If I was enrolled in the stand-alone active MRP Plan through December 31, 2014 but are not enrolled in that option for January 1, 2015 do I still have until March 31, 2015 to submit my 2014 incurred claims for reimbursement?

 No.  Under the Plan rules, the claim for reimbursement must have been incurred while you were enrolled in the MRP Plan and must be submitted at a time while you are still enrolled in the MRP Plan.  In addition, as explained above, as of January 1, 2014, the ACA prohibits HRAs (like the MRP Plan) from reimbursing individual health plan premiums [or any cost-sharing under such an individual plan (deductibles, co-payments, etc.).  Your 2014 claims must be postmarked before the end of 2014 in order for them to be eligible for reimbursement.]

What happens if I have a loss of coverage during the year?

If you lose coverage under Plans A, C-1, C-2, or C-3, you will be offered COBRA (self-pay continuation coverage).
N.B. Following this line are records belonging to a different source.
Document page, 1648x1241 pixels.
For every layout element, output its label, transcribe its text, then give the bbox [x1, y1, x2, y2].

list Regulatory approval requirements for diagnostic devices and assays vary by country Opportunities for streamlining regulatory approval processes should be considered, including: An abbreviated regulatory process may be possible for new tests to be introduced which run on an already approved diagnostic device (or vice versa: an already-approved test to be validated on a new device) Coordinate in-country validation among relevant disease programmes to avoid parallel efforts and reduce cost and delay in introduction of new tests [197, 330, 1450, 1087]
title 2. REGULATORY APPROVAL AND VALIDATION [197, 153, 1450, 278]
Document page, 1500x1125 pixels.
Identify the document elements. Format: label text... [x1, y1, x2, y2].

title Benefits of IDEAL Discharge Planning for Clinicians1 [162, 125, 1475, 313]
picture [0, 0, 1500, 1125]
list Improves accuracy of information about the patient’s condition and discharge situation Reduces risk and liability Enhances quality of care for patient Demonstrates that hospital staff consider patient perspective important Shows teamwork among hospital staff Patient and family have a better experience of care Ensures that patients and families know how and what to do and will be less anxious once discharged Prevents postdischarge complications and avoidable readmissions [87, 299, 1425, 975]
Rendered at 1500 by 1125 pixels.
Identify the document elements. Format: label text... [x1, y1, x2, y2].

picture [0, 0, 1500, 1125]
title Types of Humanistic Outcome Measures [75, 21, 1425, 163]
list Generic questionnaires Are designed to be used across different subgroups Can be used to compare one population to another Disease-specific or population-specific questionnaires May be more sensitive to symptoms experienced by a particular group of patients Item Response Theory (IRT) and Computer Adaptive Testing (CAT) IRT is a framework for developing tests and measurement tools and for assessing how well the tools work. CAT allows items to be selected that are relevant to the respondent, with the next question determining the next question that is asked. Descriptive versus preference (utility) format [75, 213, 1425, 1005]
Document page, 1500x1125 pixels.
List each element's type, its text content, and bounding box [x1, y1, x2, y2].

You have the right to purchase COBRA continuation coverage through the National Health & Welfare Fund until you re-qualify for coverage through employer contributions. Instead of electing and paying for COBRA coverage, you may wish to obtain coverage through the Health Insurance Marketplace. With either COBRA or Marketplace coverage, you should avoid a tax penalty for being uninsured.

How long can I be without coverage before a tax penalty for being uninsured is imposed?

As long as your period of being uninsured is less than three (3) months and only occurs once in a calendar year then the IRS will not impose a penalty on you. Since the Health Fund’s coverage runs in quarters, a loss of coverage will be equal to, and in some cases greater than, three months. Therefore, to avoid a tax penalty you should exercise your right to obtain coverage through COBRA (by making a timely election and payment) or purchase coverage through the Health Insurance Marketplace.

What does minimum value mean?

In general, the ACA’s minimum value requirement means that your group health coverage must cover at least 60% of plan costs.

What does ‘affordable’ mean as per the ACA?

Affordable means that any payment you make for your individual coverage only (excluding any cost to cover your dependents) cannot exceed 9.5% of your total household income. Since the Fund does not maintain information about your total income or that of your entire household we would be unable to guide you as to whether or not coverage through one of our Plan options or that of another group fits the government’s definition of affordable.